Are humans alone in space? World’s largest radio telescope will try to find out

Malta with observer status at world body that will operate gigantic telescope that will scan the sky

A precursor of SKA, the MWA telescope is located on the Murchison Radio astronomy Observatory in Western Australia. (Photo: Curtin University)
A precursor of SKA, the MWA telescope is located on the Murchison Radio astronomy Observatory in Western Australia. (Photo: Curtin University)

Malta has taken up observer status at newly formed global body that will operate a gigantic radio telescope that will be set up in Australia and South Africa.

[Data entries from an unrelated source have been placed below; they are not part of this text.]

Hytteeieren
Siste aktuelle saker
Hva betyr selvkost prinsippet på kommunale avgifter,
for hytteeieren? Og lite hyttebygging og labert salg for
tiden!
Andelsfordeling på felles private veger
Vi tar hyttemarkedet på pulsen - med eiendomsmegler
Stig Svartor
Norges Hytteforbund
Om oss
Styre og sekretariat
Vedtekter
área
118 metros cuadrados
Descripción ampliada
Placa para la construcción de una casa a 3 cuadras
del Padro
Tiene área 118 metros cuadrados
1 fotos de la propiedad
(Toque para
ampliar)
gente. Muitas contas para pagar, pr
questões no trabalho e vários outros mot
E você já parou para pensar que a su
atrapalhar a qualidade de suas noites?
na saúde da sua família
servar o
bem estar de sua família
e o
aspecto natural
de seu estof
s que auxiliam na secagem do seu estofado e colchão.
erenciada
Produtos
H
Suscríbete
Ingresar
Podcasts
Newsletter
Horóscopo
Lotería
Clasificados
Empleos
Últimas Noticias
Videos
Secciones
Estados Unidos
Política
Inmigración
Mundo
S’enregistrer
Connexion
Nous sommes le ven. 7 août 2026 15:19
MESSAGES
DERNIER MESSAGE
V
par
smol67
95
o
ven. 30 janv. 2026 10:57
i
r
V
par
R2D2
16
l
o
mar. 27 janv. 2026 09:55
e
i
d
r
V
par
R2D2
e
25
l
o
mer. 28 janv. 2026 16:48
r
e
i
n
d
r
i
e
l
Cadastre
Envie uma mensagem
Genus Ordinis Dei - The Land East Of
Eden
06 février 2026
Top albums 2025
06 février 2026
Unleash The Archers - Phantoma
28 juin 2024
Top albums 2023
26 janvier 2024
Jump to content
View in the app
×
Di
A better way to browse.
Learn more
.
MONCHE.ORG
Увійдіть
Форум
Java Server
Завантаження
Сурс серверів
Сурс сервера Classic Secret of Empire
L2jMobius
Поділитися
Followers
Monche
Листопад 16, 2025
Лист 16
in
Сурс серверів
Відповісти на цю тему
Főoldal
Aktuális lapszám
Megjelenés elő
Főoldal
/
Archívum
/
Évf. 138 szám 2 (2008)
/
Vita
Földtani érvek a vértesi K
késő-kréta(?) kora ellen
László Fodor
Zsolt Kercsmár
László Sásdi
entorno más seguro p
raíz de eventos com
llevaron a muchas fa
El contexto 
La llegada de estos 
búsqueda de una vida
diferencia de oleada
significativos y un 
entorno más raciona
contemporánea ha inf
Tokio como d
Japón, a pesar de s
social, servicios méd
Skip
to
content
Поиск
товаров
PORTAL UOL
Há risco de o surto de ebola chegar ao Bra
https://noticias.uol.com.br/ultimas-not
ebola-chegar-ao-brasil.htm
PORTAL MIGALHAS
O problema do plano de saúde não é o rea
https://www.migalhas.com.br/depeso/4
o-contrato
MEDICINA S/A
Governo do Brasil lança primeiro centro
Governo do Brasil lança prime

Known as the Square Kilometre Array (SKA), the project is an international effort to build the world’s largest radio telescope, with eventually over a square kilometre of collecting area.

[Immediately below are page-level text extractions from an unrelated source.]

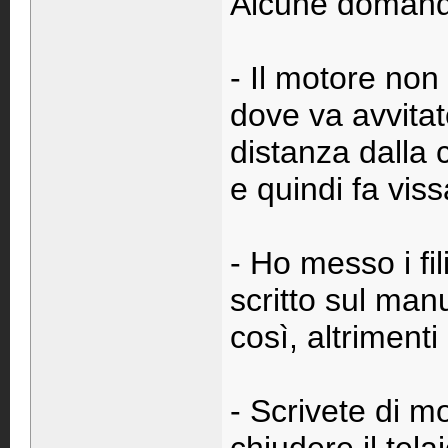
Alcune domande
- Il motore non 
dove va avvitat
distanza dalla
e quindi fa vis
- Ho messo i fi
scritto sul man
così, altriment
- Scrivete di mo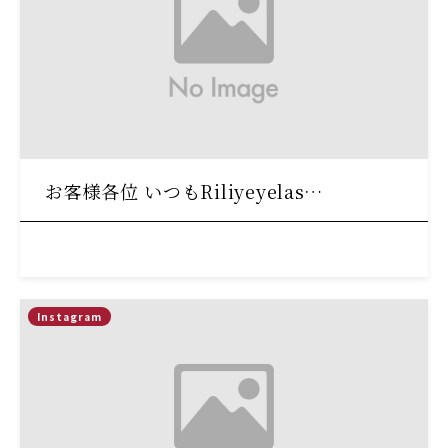
お客様各位 いつもRiliyeyelas…
Instagram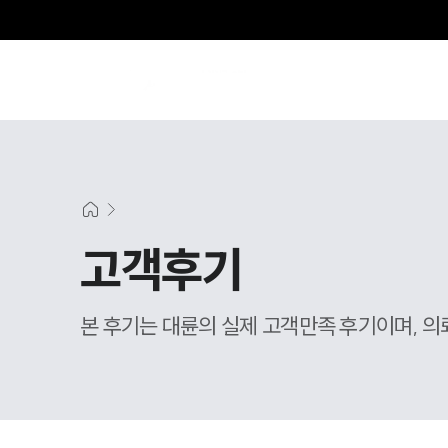
고객후기
본 후기는 대륜의 실제 고객만족 후기이며, 의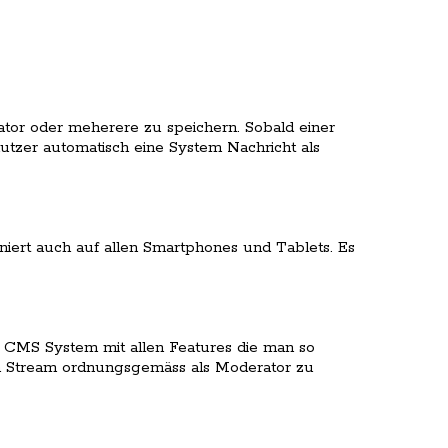
tor oder meherere zu speichern. Sobald einer
utzer automatisch eine System Nachricht als
oniert auch auf allen Smartphones und Tablets. Es
o CMS System mit allen Features die man so
Stream ordnungsgemäss als Moderator zu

Billed as one of the largest scientific endeavours in history, the SKA will eventually use thousands of dishes and up to a million low-frequency antennas that will enable astronomers to monitor the sky in unprecedented detail.

Malta holds observer status in the project through the Malta Council for Science and Technology, which appointed astrophysicist Kristian Zarb Adami from the Malta Institute for Space Sciences and Astronomy (ISSA) to sit on the SKA board.

Earlier this month, the governing body for this project was formally set up in Rome. Malta’s Ambassador to Italy Vanessa Frazier attended the milestone agreement.

The signing was welcomed by Education Minister Evarist Bartolo who said Malta was honoured to have played a role in this historic moment.

The ambitious project aims to answer the more pertinent questions as to how the galaxy was formed and evolved over the past 10 billion years. It will also try to determine whether humans are the only intelligent life in space.